The second component that was a stroke of brilliance was realizing that they couldn't possibly build all the quality social utility applications internally. Opening up the Facebook Platform shifted the burden of innovation onto the development community. Facebook has found a great hook to keep people coming back to their site and the fact that they have an audience of 40 million and growing is why they matter.

Now imagine if you could get the attention of one percent of Facebook's user base. You could then make 400,000 people aware of your issue or campaign. This is the path that we are going down with the Facebook application we built called iConcur. iConcur allows users to create issue petitions within Facebook, append YouTube videos, and share issues with their social network. The application users can then choose to support or oppose petitions. Through the power of the Facebook News Feed, friends will be made aware when people in their network support or oppose an iConcur petition, and this can pique their interest in viewing the petition themselves. This passive, word-of-mouth marketing of issue petitions through the News Feed is an extremely powerful way to spread your message virally through Facebook's social network.

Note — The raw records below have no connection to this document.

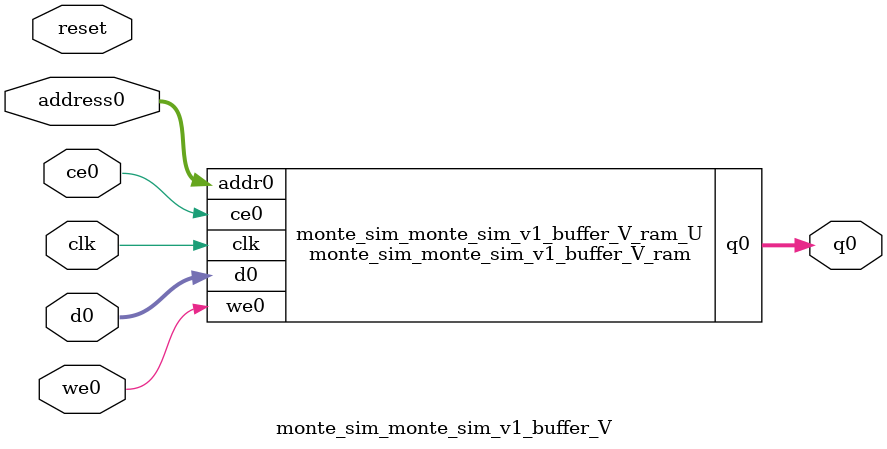
<source format=v>
`timescale 1 ns / 1 ps
module monte_sim_monte_sim_v1_buffer_V_ram (addr0, ce0, d0, we0, q0,  clk);

parameter DWIDTH = 32;
parameter AWIDTH = 10;
parameter MEM_SIZE = 1024;

input[AWIDTH-1:0] addr0;
input ce0;
input[DWIDTH-1:0] d0;
input we0;
output reg[DWIDTH-1:0] q0;
input clk;

(* ram_style = "block" *)reg [DWIDTH-1:0] ram[0:MEM_SIZE-1];




always @(posedge clk)  
begin 
    if (ce0) begin
        if (we0) 
            ram[addr0] <= d0; 
        q0 <= ram[addr0];
    end
end


endmodule

`timescale 1 ns / 1 ps
module monte_sim_monte_sim_v1_buffer_V(
    reset,
    clk,
    address0,
    ce0,
    we0,
    d0,
    q0);

parameter DataWidth = 32'd32;
parameter AddressRange = 32'd1024;
parameter AddressWidth = 32'd10;
input reset;
input clk;
input[AddressWidth - 1:0] address0;
input ce0;
input we0;
input[DataWidth - 1:0] d0;
output[DataWidth - 1:0] q0;



monte_sim_monte_sim_v1_buffer_V_ram monte_sim_monte_sim_v1_buffer_V_ram_U(
    .clk( clk ),
    .addr0( address0 ),
    .ce0( ce0 ),
    .we0( we0 ),
    .d0( d0 ),
    .q0( q0 ));

endmodule


</source>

The second, more compelling reason to adopt iConcur as a method of gathering support is the wealth of demographic information that is available through Facebook. If you have five thousand supporters of your iConcur petition, it's tremendously valuable for you to be able to drill down and find out that 36% of these supporters came from Dallas and that 8% are between 25 and 35. Any demographic information available on a user's Facebook profile is available to analyze at the aggregate level, giving you a clear snapshot of the individuals supporting your cause. Alternatively, you can see the same demographic information for those opposing your petition and potentially come up with a strategy to first understand why they oppose your issue, and then address their concerns.